Eagleton is a treat to read, although some past professors of mine have been kind of hostile to him.
He's dead wrong on Dawkins, too.
How so? I'm pretty anti-Dawkins, but I haven't read enough to really defend my opinion - just that I tend to like a lot of his enemies from radically different disciplines, like Eagleton and Stephen Jay Gould. And I hate Hitchens, with whom he is often lumped (fairly or not) and have since before he was calling for Kissinger's head.
Richard Dawkins, for some reason, inspires a lot of backlash. Unfortunately, a lot of it is based on a distorted view of his arguments, based on no more than his use of the word "selfish" to describe the "motives" of a gene, with the false logical leap that he must think that selfishness is natural and good and how we ought to be. Quite to the contrary, although he points out that we can't ignore the role genes have in shaping us, he argues that we human beings really shouldn't give a rat's ass what our genes want. Because we're not them.
If I were you, I'd read his book
River Out of Eden, which is a brief introduction to his thoughts on evolution. I'd recommend
The Blind Watchmaker or
Unweaving the Rainbow next. The controversy with Gould was many-faceted, and I can't pretend to understand all of it. Most of it seems to boil down to emphasis-- do you think that it is better to view evolution from the perspective of the replicator (Dawkins) or the animal/species (Gould)?
As far as his views on religion, Dawkins at no point suggests that the study of religion as a social institution is wrong. He does not slight the fantastic contributions religion and religious people have made to culture. He acknowledges that is may very well be true that we'd have a better society if everyone were Episcopalian. None of that is germane to his argument, which is that religion is false.

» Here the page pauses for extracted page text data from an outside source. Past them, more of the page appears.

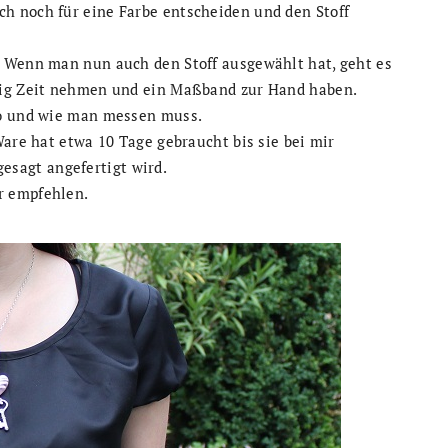
h noch für eine Farbe entscheiden und den Stoff
. Wenn man nun auch den Stoff ausgewählt hat, geht es
nig Zeit nehmen und ein Maßband zur Hand haben.
wo und wie man messen muss.
Ware hat etwa 10 Tage gebraucht bis sie bei mir
 gesagt angefertigt wird.
r empfehlen.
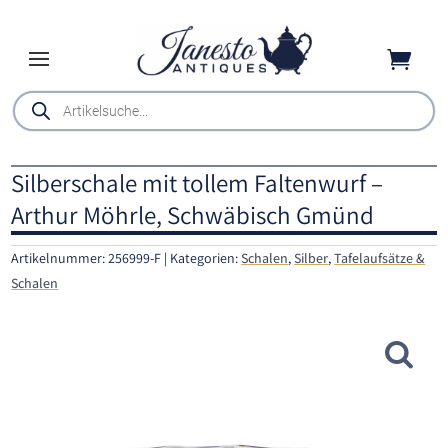

Products
search
Silberschale mit tollem Faltenwurf –
Arthur Möhrle, Schwäbisch Gmünd
Artikelnummer:
256999-F
Kategorien:
Schalen
,
Silber
,
Tafelaufsätze &
Schalen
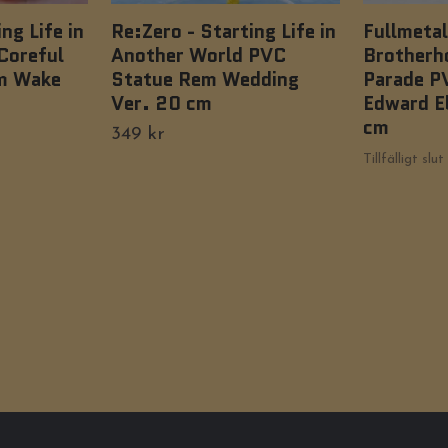
ng Life in
Re:Zero - Starting Life in
Fullmetal
Coreful
Another World PVC
Brotherh
m Wake
Statue Rem Wedding
Parade P
Ver. 20 cm
Edward El
cm
349 kr
Tillfälligt slut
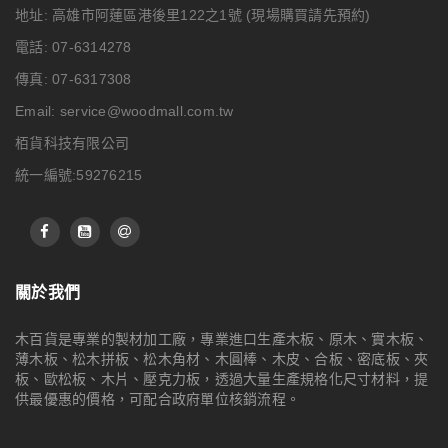
地址: 高雄市阿蓮區港後里122之1號
(現場購買請先預約)
電話: 07-6314278
傳真: 07-6317308
Email:
service@woodmall.com.tw
栢貨科技有限公司
統一編號:59276215
關於我們
木百貨是專業的製材加工廠，專業進口生產木板、原木、實木板、
薄木板、松木拼板、松木角材、木圓棒、木皮、合板、密底板、夾
板、歐松板、木片、壓克力板，透過大量生產規格化尺寸材料，提
供最優惠的價格，可配合政府單位核銷流程。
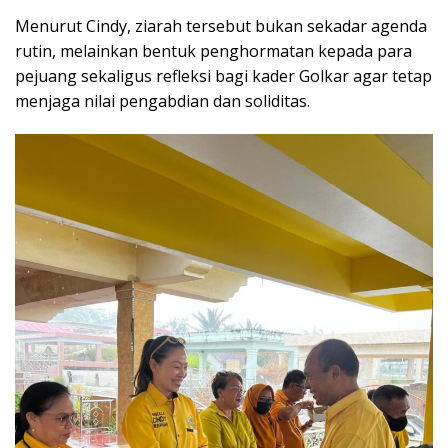
Menurut Cindy, ziarah tersebut bukan sekadar agenda
rutin, melainkan bentuk penghormatan kepada para
pejuang sekaligus refleksi bagi kader Golkar agar tetap
menjaga nilai pengabdian dan soliditas.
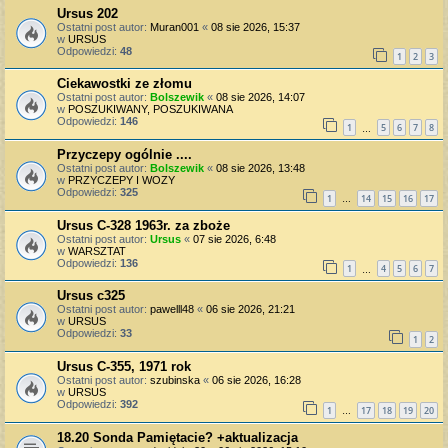
Ursus 202
Ostatni post autor:
Muran001
«
08 sie 2026, 15:37
w
URSUS
Odpowiedzi:
48
1
2
3
Ciekawostki ze złomu
Ostatni post autor:
Bolszewik
«
08 sie 2026, 14:07
w
POSZUKIWANY, POSZUKIWANA
Odpowiedzi:
146
1
5
6
7
8
…
Przyczepy ogólnie ....
Ostatni post autor:
Bolszewik
«
08 sie 2026, 13:48
w
PRZYCZEPY I WOZY
Odpowiedzi:
325
1
14
15
16
17
…
Ursus C-328 1963r. za zboże
Ostatni post autor:
Ursus
«
07 sie 2026, 6:48
w
WARSZTAT
Odpowiedzi:
136
1
4
5
6
7
…
Ursus c325
Ostatni post autor:
pawelll48
«
06 sie 2026, 21:21
w
URSUS
Odpowiedzi:
33
1
2
Ursus C-355, 1971 rok
Ostatni post autor:
szubinska
«
06 sie 2026, 16:28
w
URSUS
Odpowiedzi:
392
1
17
18
19
20
…
18.20 Sonda Pamiętacie? +aktualizacja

(Yes yes, actually that it's extremely unlikely and as we haven't seen any evidence for it we should act as though it were as false even though you can never be certain of anything)I've read Eagleton's essay against
The God Delusion, as well as listened to his lecture series on theology (available free through iTunes U). I actually have a lot in common with Eagleton in that I'm a non-believer who finds a lot of religious writings, particularly Catholic theology, to be very interesting. I am also disgusted by uninformed dismissals of religion, and religious people. But Eagleton is going after a straw man. Dawkins has well thought-out reasons for the approach he takes.

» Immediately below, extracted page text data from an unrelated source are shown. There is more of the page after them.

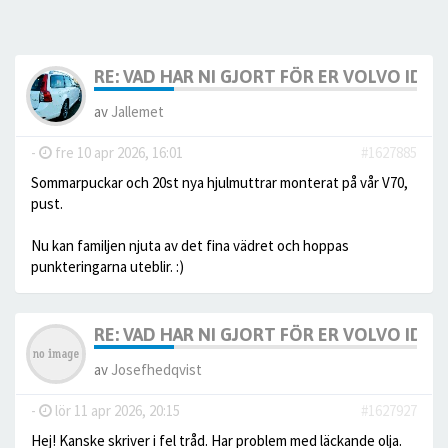
RE: VAD HAR NI GJORT FÖR ER VOLVO IDAG? 
av
Jallemet
-
fre 10 apr 2026, 16:01
#1627885
Sommarpuckar och 20st nya hjulmuttrar monterat på vår V70,
pust.
Nu kan familjen njuta av det fina vädret och hoppas
punkteringarna uteblir. :)
RE: VAD HAR NI GJORT FÖR ER VOLVO IDAG? 
av
Josefhedqvist
-
lör 11 apr 2026, 20:15
#1627927
Hej! Kanske skriver i fel tråd. Har problem med läckande olja.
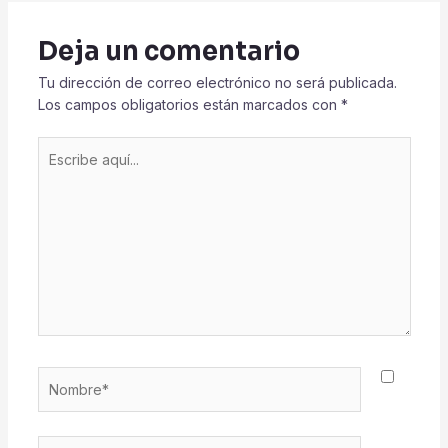
Deja un comentario
Tu dirección de correo electrónico no será publicada.
Los campos obligatorios están marcados con
*
Escribe
aquí...
Nombre*
Correo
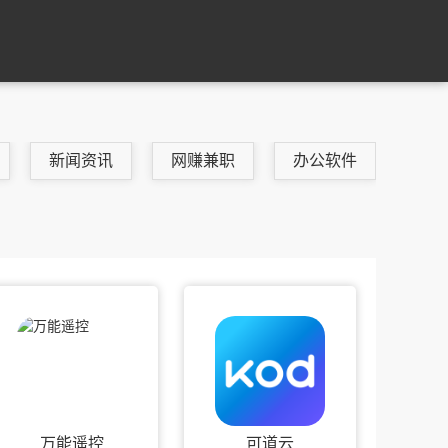
新闻资讯
网赚兼职
办公软件
万能遥控
可道云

Basically, I think Dawkin's analogy that you don't need to address the arguments of fairy-ology in order to dismiss the likelihood of the existence of fairies is correct. Theology is all about what you do to understand God after you've taken the plunge. The sophisticated thinkers Eagleton likes to mention don't do a better job of demonstrating the existence of God in the first place than your standard apologetics texts. Eagleton seems to think very highly of the view that "God is the reason why there is something rather than nothing" or that "God is the necessary condition for existence." But he is attacking Dawkins for failing to see the explanatory power or elegance of an idea that he sees no reason to accept in the first place. That Eagleton himself does not subscribe to! (Not to mention that in my view that such "explanations" simply add a step (Why does God exist rather than not? Why can't the universe itself be self-justifying? Etc.), and that I've read secular thinkers attack the problem in an extraordinary rigorous way (there's a great chapter in Nozick's
Philosophical Investigations, for instance) that belies any assumption that these are questions suitable only for mystics).

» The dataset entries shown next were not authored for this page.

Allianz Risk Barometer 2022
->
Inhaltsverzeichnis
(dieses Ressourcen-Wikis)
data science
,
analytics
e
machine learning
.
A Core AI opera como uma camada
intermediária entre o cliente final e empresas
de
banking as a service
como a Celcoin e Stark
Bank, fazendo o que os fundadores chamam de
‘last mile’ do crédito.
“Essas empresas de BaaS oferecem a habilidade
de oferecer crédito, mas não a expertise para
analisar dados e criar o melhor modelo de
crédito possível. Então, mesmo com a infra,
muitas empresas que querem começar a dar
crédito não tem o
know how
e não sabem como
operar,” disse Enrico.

In the end, I think Eagleton is so taken with the beauty of some theological ideas (like the admittedly wonderful "radical superfluity of existence" argument) that he's a bit annoyed when someone like Dawkins comes around to remind him that they're not actually true. From this and from reading his writings on literary theory, I believe that Eagleton is just
into recherché conceptual frameworks for their own sake. This approach is totally alien to a scientist like Dawkins, who at least fancies himself ready to move on from a theory without remorse once it's been disproved.
Finally, Dawkins rejects all supernatural claims, not just Christianity. Would Eagleton think that Dawkins must become a Koranic scholar before he can be a complete atheist?
edit:
I can't believe I just spent a half hour composing a message board post.